# Advise and help



## watty (May 19, 2011)

Hi, i have been considering moving to america for a while now, and have just stared looking into visa's and how to go about it etc...

i am 20 years old and a chef...i would be looking to relocate probaly this time next year, when i am 21...

what i would like to know is how difficult/easy will it be for me to get a working visa for the states...and how do i go about getting it?

any advise will be greatly apriceiated 

thanks


----------



## Fatbrit (May 8, 2008)

watty said:


> Hi, i have been considering moving to america for a while now, and have just stared looking into visa's and how to go about it etc...
> 
> i am 20 years old and a chef...i would be looking to relocate probaly this time next year, when i am 21...
> 
> ...


Welcome!

Unfortunately your expectations are unrealistic. Your current options:
* Become a famous chef and apply for an O1.
* Work in the UK or elsewhere for a corporation with restaurants in the US and persuade them to transfer you here on an L1.
* Start your own restaurant in the UK and expand it to the US on an L1.
* Save up $200k and open your own restaurant here under an E2.
* See if you can find a temporary internship at a restaurant here in the US on a J1. Note that this will be more a working holiday than a permenant move.


----------



## Davis1 (Feb 20, 2009)

Unless you can find an american to marry ...no chance


----------



## mamasue (Oct 7, 2008)

Davis1 said:


> Unless you can find an american to marry ...no chance



Even then, if you marry just for immigration, it's considered visa fraud!


----------



## kimo (Feb 12, 2011)

Fatbrit said:


> Welcome!
> 
> Unfortunately your expectations are unrealistic. Your current options:
> * Become a famous chef and apply for an O1.
> ...


The last time I checked, you had to invest at least $500k in a business inorder to live in the U.S, has this changed to only $200k, or does it depend on which country the person is from?


----------



## Davis1 (Feb 20, 2009)

kimo said:


> The last time I checked, you had to invest at least $500k in a business inorder to live in the U.S, has this changed to only $200k, or does it depend on which country the person is from?
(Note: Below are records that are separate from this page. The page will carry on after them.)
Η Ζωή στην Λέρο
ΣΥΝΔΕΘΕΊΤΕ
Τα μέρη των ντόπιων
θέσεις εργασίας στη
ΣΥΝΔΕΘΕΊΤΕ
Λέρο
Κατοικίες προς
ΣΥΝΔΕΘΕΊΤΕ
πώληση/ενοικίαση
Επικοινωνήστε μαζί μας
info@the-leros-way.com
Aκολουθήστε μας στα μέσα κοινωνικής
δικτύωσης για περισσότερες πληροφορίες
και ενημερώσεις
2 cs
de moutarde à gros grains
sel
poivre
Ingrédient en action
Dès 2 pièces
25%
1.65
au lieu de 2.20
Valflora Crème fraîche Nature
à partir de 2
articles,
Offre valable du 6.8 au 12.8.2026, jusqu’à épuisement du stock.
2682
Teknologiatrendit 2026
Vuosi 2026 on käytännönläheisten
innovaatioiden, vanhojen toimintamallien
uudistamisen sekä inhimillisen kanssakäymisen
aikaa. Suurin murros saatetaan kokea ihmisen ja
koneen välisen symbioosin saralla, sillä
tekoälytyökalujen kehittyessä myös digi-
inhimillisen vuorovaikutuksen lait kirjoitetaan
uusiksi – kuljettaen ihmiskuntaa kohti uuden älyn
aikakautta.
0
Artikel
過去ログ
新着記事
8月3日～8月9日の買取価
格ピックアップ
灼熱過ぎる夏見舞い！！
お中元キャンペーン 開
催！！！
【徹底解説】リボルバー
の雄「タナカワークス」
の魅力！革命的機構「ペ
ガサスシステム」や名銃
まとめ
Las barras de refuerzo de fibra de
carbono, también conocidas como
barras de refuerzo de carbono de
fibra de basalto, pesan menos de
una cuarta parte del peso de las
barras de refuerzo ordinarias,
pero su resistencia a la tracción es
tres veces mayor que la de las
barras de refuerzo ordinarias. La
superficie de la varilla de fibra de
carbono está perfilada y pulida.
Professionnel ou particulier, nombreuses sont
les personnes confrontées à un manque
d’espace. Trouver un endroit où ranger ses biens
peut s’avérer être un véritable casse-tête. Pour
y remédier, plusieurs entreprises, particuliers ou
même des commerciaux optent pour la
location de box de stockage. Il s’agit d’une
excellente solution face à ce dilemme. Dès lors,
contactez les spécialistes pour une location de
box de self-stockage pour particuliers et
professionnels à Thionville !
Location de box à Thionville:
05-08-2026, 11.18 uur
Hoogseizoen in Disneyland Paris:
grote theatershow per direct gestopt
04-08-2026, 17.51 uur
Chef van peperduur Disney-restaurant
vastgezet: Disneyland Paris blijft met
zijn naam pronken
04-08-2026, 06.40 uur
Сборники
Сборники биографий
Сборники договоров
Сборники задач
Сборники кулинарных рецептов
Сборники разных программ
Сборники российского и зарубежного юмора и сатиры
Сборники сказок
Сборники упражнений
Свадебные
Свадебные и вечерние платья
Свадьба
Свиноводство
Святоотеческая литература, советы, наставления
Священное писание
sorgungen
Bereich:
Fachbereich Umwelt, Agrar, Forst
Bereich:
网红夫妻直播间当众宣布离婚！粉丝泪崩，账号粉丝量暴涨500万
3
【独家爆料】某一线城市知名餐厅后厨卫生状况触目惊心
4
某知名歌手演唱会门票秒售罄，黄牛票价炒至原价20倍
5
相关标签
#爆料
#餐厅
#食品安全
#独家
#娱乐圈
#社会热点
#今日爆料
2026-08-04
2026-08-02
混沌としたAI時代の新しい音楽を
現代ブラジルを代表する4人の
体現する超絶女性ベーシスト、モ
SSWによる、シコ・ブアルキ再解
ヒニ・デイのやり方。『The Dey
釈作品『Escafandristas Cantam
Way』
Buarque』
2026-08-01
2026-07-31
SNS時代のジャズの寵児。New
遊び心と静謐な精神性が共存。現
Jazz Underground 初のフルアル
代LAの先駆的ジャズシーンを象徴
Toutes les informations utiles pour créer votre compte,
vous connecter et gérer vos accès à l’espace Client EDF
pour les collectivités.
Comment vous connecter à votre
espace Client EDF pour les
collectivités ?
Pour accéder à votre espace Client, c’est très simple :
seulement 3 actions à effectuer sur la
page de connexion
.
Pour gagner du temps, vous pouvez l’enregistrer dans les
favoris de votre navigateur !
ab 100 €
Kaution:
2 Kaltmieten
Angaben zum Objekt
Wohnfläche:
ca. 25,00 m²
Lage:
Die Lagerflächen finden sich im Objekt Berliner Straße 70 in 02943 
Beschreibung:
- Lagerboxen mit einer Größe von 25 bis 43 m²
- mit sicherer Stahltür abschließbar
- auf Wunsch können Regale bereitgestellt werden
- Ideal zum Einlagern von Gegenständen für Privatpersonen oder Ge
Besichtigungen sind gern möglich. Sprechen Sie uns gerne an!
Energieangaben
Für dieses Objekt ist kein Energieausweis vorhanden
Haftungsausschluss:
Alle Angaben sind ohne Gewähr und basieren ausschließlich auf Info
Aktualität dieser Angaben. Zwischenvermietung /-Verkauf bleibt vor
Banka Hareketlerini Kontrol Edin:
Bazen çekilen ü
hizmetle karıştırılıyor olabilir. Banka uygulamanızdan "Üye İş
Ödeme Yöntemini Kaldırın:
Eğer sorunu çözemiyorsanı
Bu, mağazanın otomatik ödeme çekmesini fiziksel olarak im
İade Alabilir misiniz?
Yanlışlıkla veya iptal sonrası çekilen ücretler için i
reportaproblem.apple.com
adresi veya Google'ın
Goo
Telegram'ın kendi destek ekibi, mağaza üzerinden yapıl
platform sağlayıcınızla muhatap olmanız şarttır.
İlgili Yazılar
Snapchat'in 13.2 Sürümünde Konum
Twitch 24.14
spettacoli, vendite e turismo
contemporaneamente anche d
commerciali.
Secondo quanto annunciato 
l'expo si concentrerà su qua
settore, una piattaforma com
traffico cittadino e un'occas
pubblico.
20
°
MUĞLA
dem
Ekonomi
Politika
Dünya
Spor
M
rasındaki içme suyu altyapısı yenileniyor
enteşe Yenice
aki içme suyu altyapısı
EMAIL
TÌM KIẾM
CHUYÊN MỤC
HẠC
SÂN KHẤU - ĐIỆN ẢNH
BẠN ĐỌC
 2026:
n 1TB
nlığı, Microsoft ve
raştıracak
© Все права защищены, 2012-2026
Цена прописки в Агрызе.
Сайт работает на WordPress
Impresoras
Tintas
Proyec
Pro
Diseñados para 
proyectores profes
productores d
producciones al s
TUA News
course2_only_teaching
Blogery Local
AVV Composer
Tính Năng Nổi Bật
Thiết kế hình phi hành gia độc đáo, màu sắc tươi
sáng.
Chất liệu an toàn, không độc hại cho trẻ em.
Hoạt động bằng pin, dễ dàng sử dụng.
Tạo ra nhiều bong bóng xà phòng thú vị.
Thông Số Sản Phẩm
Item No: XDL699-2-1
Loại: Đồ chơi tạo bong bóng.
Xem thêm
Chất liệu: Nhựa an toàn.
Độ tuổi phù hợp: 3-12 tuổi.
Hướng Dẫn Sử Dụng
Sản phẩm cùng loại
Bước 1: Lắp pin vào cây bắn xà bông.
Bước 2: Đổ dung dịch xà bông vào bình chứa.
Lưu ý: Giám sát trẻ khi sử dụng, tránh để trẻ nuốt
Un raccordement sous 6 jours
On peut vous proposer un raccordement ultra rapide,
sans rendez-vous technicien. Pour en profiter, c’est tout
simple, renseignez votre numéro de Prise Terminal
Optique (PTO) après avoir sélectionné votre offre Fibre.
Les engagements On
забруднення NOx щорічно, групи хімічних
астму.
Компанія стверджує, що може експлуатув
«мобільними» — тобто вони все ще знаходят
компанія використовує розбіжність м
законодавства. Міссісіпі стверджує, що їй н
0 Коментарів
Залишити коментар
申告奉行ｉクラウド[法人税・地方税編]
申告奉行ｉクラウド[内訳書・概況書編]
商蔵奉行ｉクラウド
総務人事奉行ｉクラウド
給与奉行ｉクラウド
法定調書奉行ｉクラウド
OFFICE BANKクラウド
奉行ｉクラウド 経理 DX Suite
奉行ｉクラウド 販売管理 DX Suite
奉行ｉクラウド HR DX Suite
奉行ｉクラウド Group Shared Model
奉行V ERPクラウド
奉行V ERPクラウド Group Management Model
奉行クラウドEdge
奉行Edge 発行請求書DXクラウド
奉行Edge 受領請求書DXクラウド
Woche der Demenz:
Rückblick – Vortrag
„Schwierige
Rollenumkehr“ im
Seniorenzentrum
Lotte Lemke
Your are talking about 2 different visas ...EB-5 and an E-2 
not even close to bring similar


----------



## Fatbrit (May 8, 2008)

kimo said:


> The last time I checked, you had to invest at least $500k in a business inorder to live in the U.S, has this changed to only $200k, or does it depend on which country the person is from?


200k gives you an E2 -- difficult to convert to residency and difficult to maintain.
500k gives you a GC direct.


----------



## kimo (Feb 12, 2011)

Fatbrit said:


> 200k gives you an E2 -- difficult to convert to residency and difficult to maintain.
> 500k gives you a GC direct.


So I am right? someone wanting to invest in a business for the purpose of living in the U.S would have to invest at least $500k, not just $200k.


----------



## Davis1 (Feb 20, 2009)

kimo said:


> So I am right? someone wanting to invest in a business for the purpose of living in the U.S would have to invest at least $500k, not just $200k.


No thats not right ...


----------



## Fatbrit (May 8, 2008)

kimo said:


> So I am right? someone wanting to invest in a business for the purpose of living in the U.S would have to invest at least $500k, not just $200k.


Define _living_.


----------



## kimo (Feb 12, 2011)

Davis1 said:


> No thats not right ...


Well, whats not right about it?


----------



## kimo (Feb 12, 2011)

Fatbrit said:


> Define _living_.


"Living", being able to live in the U.S year round instead of for just 6 months out of 12.


----------



## Fatbrit (May 8, 2008)

kimo said:


> "Living", being able to live in the U.S year round instead of for just 6 months out of 12.


Some folks have lived for decades in the US under E2 status without any necessity to leave. Your position, of course, is not quite as secure as that of a PR.


----------